Module 02 - Python for LLM Engineering
Reading time: ~20 minutes | Level: Advanced
The Gap Between a Demo and a Product
You have called openai.chat.completions.create() before. You pasted in a prompt. The model replied. It worked.
Now imagine you are three months into building a product on top of that API call. Here is what your codebase looks like now:
# Version 1: The demo (day 1)
response = client.chat.completions.create(
model="gpt-4o",
messages=[{"role": "user", "content": prompt}]
)
return response.choices[0].message.content
# Version 2: The production system (month 3)
async def generate(
prompt: str,
*,
system: str | None = None,
max_tokens: int = 2048,
temperature: float = 0.7,
model: str = "gpt-4o",
user_id: str | None = None,
) -> AsyncIterator[str]:
messages = _build_messages(system, prompt, history=await _load_history(user_id))
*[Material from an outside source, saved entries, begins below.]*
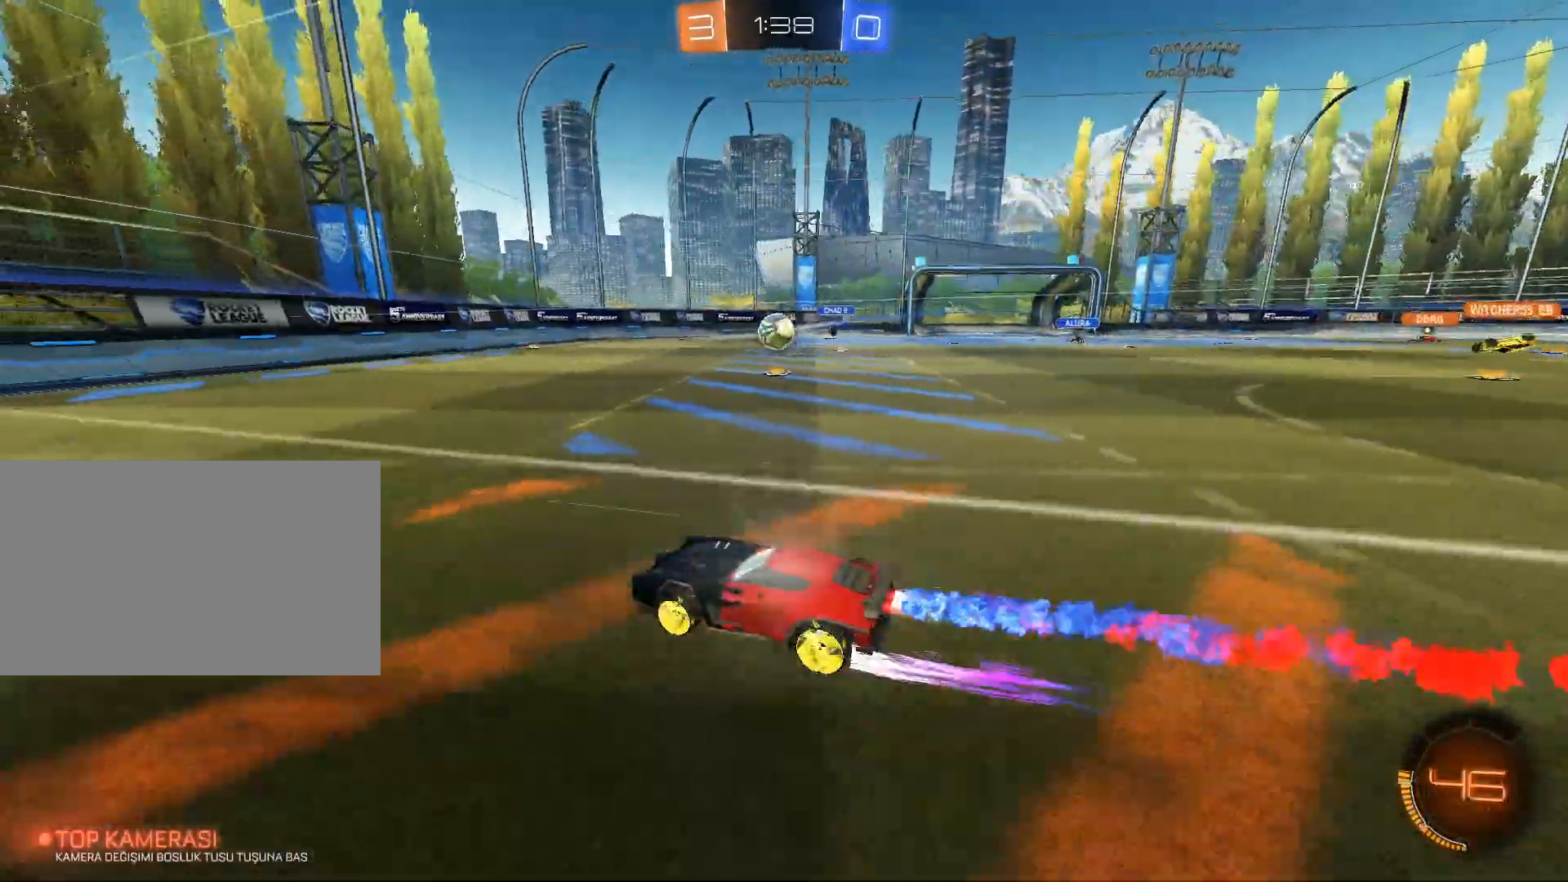
{"keys": ["w"], "mouse": [], "events": [[234, "a", "down"], [467, "a", "up"]]}
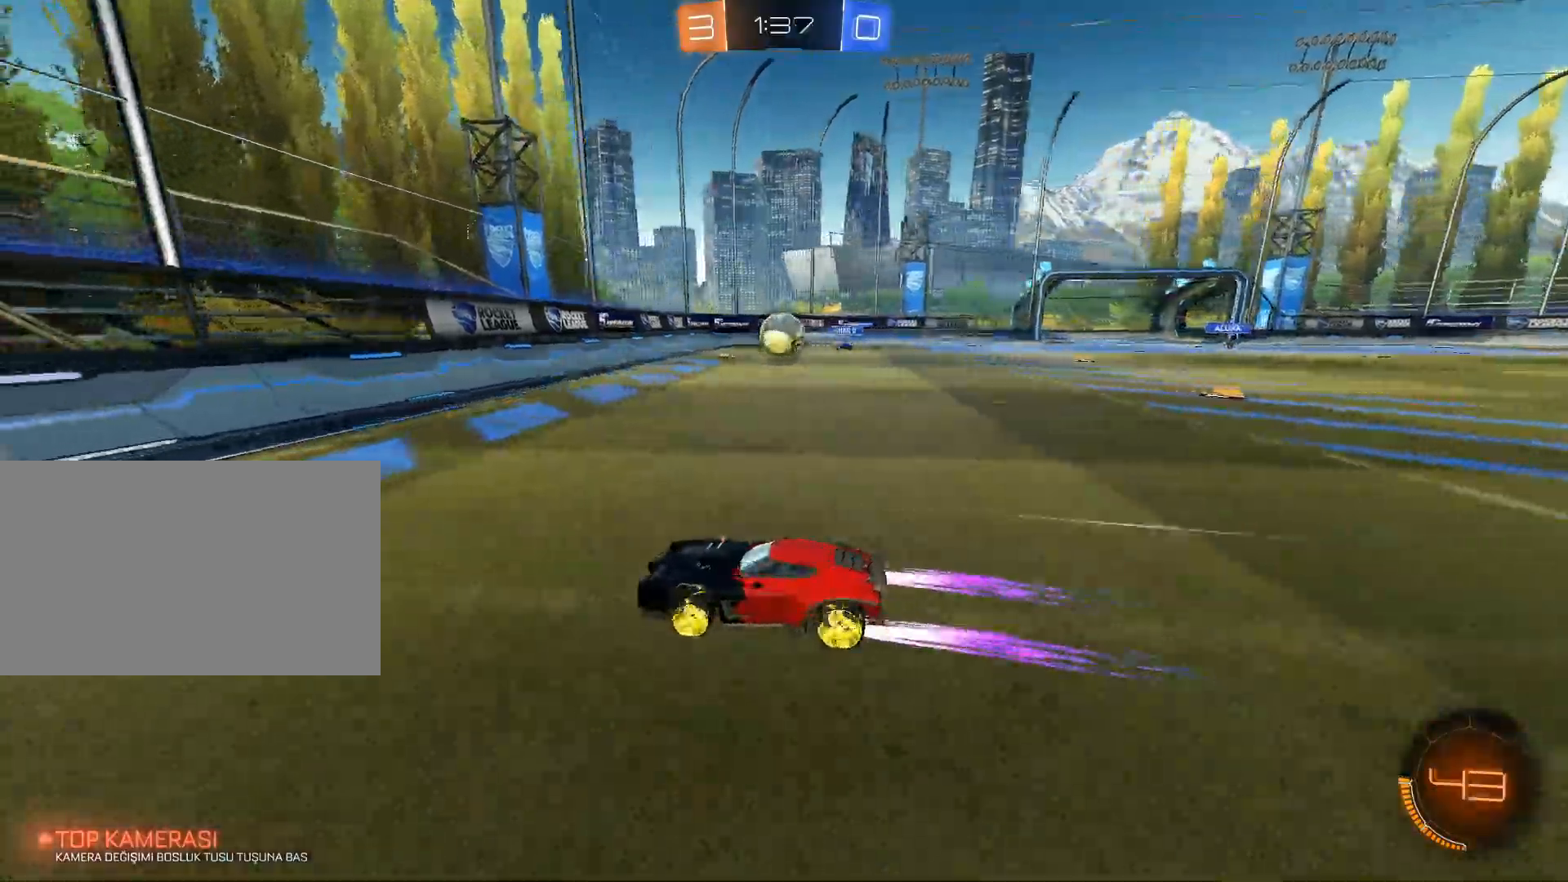
{"keys": ["d", "w"], "mouse": [], "events": [[100, "d", "down"]]}
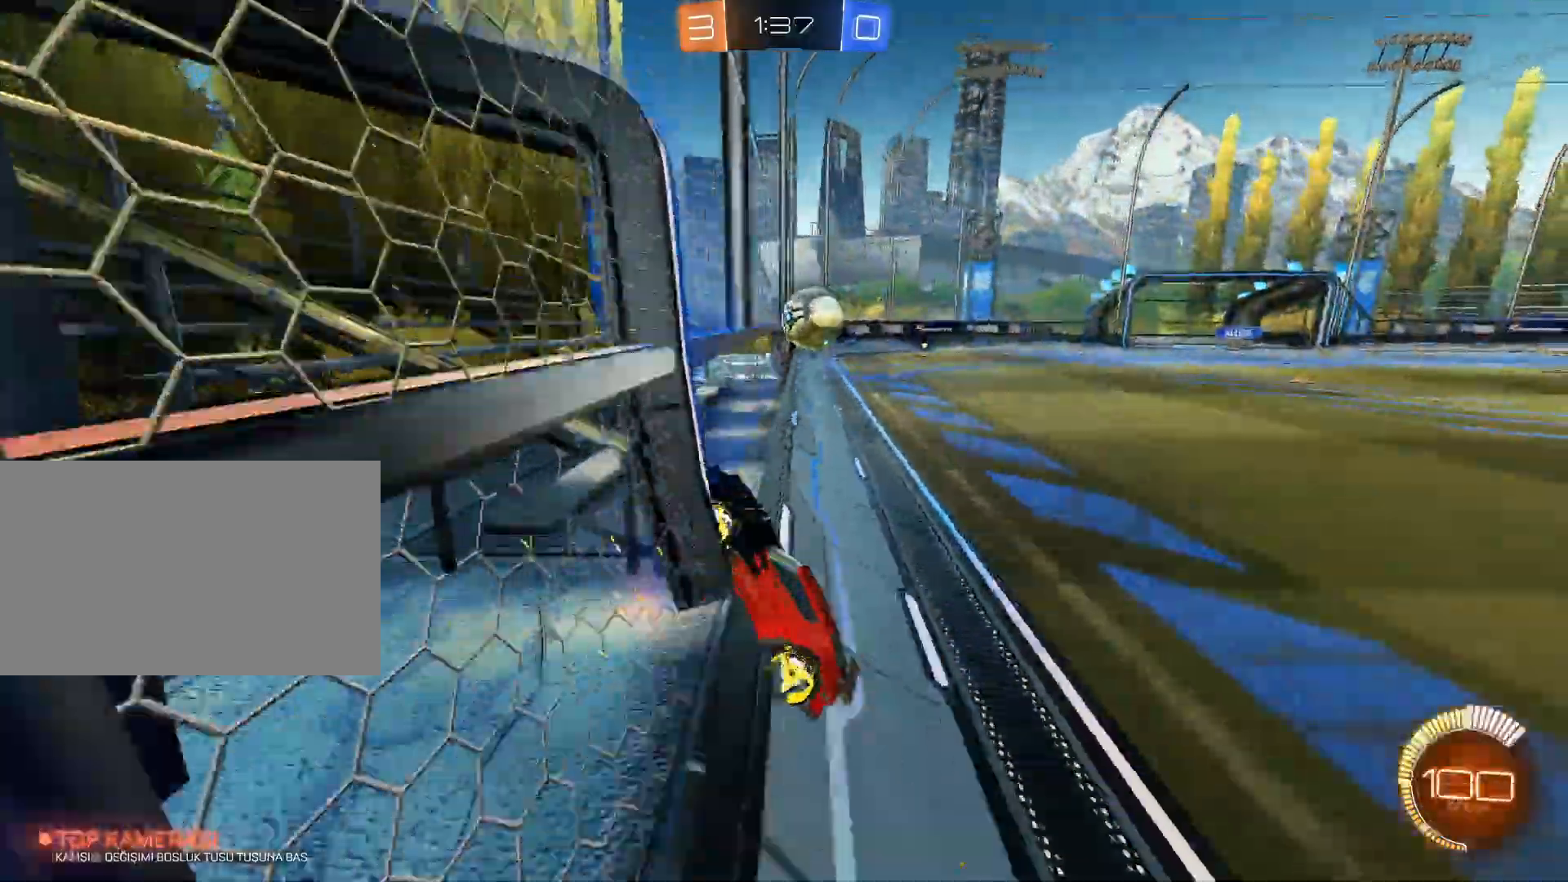
{"keys": ["w"], "mouse": [], "events": [[267, "d", "up"], [401, "d", "down"], [501, "d", "up"]]}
_check_token_budget(messages, max_tokens, model)
async with _rate_limiter:
async for chunk in _stream_with_retry(
model=model,
messages=messages,
max_tokens=max_tokens,
temperature=temperature,
):
_log_chunk(chunk, user_id)
yield chunk.delta.content or ""
await _persist_turn(user_id, prompt, accumulated_response)
await _update_cost_ledger(user_id, _count_tokens(messages, model))
That gap is what this module teaches. Not LLM theory. Not prompt writing tips. The engineering required to put an LLM in production and keep it there.
What Makes LLM Engineering Hard
Calling a REST API sounds trivial. But LLM APIs violate almost every assumption you have about how APIs behave.
They are stateless but your users expect state. The model has no memory. Every request must carry the full conversation history. You manage that history, decide what to include, and handle context windows that overflow.
They are non-deterministic. The same input produces different outputs on every call. You cannot cache responses the way you cache database queries. Testing requires probabilistic approaches.
They are slow. A GPT-4o call takes 2-30 seconds depending on output length. That latency is unacceptable in a synchronous web handler. You need streaming, async, and careful UX design.
They fail in unexpected ways. Rate limits hit mid-conversation. The API returns a partial JSON object. A tool call arrives split across two stream chunks. Connection drops after 40 tokens. Every failure mode is different.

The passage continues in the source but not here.